JOB:
In the records below, the line containing "Музыкант – это звучит гордо!" marks the start. Copy that line and everything after it exactly, through the last line.

RECORDS PROVIDED:
* * * * * * *

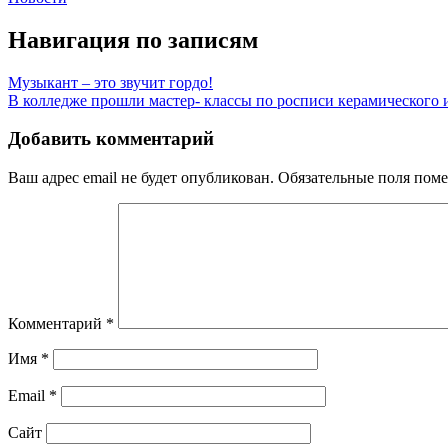
Навигация по записям
Музыкант – это звучит гордо!
В колледже прошли мастер- классы по росписи керамического 
Добавить комментарий
Ваш адрес email не будет опубликован.
Обязательные поля пом
Комментарий
*
Имя
*
Email
*
Сайт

* * * * * * *

RESULT FOR THIS EXERCISE:
Музыкант – это звучит гордо!
В колледже прошли мастер- классы по росписи керамического 
Добавить комментарий
Ваш адрес email не будет опубликован.
Обязательные поля пом
Комментарий
*
Имя
*
Email
*
Сайт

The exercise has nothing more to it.